Too many students in Chandos Road area?

December 23 2015

A SURVEY has been launched to investigate the balance between the number of residents and students living within the Chandos Road area.

A SURVEY has been launched to investigate the balance between the number of residents and students living within the Chandos Road area.

The Chandos Road Community Association (CRCA) says that over the last 10 years, they have seen a large number of houses being bought by landlords to accommodate increasing numbers of students coming to Bristol.

They add that this rapid concentration of students has had a negative impact on the local community, with an increase in late night noise and disturbances, and has left them feeling outnumbered.

As part of their campaign to tackle disruptive behaviour, members of the association have been knocking on doors and speaking to occupants to establish the mix between permanent residents and students.

Once the information has been collated, the group aims to distribute information sheets explaining the benefits of considerate behaviour.

CRCA was established in the summer in response to a planning application to extend a house in the street to accommodate for more students.

The application, recommended for approval by case officers, was eventually turned down at a council committee meeting following a high number of objections from local residents.

Derrick Collier, local resident and member of CRCA, said: “We realised during the process that the council’s planning department was basing decisions on out-of-date and limited population data.

“We therefore decided to create a survey for homes in the area [funded by a small grant from Bishopston, Cotham and Redland Neighbourhood Partnership] to establish the population mix, and what effect this has on residents.”

He added: “The area around Chandos Road is a great place to live, and along with many others I enjoy what it has to offer. Having been here for many years, and having brought up a family, I'm committed to the area.

“However, over the last 10 years or more, I've seen a large number of homes bought by landlords and altered to house as many students as possible.

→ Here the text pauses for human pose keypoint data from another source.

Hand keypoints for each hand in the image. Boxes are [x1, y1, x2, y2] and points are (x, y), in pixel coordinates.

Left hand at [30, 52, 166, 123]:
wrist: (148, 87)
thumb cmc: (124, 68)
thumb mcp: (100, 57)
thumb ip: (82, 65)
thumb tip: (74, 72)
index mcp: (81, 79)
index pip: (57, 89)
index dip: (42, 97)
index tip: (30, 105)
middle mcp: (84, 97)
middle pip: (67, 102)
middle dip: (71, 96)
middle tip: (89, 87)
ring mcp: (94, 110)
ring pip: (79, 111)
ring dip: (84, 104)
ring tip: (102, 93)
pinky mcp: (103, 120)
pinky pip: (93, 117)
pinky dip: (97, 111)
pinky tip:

“Unfortunately, the lifestyle of students often doesn't fit well with the needs of typical working households - for instance, when sleep is disrupted by late night noise.”

According to a report, ‘Action for Balanced Communities’, which has been compiled by the Cabot, Clifton and Clifton East Neighbourhood Partnership, with support from CRCA and other local community groups, student numbers are 40 percent higher than UoB predicted in its masterplan in 2006.

“At the heart of the problem is a failure of long-term planning,” the report states. “The university has concentrated on delivering enough managed housing for first year students, [but] no consideration has been given to where these students might be housed in their second, third or fourth years.

“The problem lies in rapidly increasing numbers within certain areas, and the uncontrolled markets in housing and other services that are exploiting the student pound.

“Residents find themselves having to fight one planning application after another to try and keep the balance reasonably healthy and sustainable. Occasionally, we succeed, but more often than not the odds seem to be stacked against us.”

A spokesperson from the University of Bristol said: “The university works very closely with the Students’ Union, UWE, Bristol City Council and local residents associations to minimise any adverse impact that student may have on an area.

“We employ a Community Liaison Officer and a number of student ambassadors who run campaigns and support residents throughout the year under the collective ‘Love where you Live’ banner.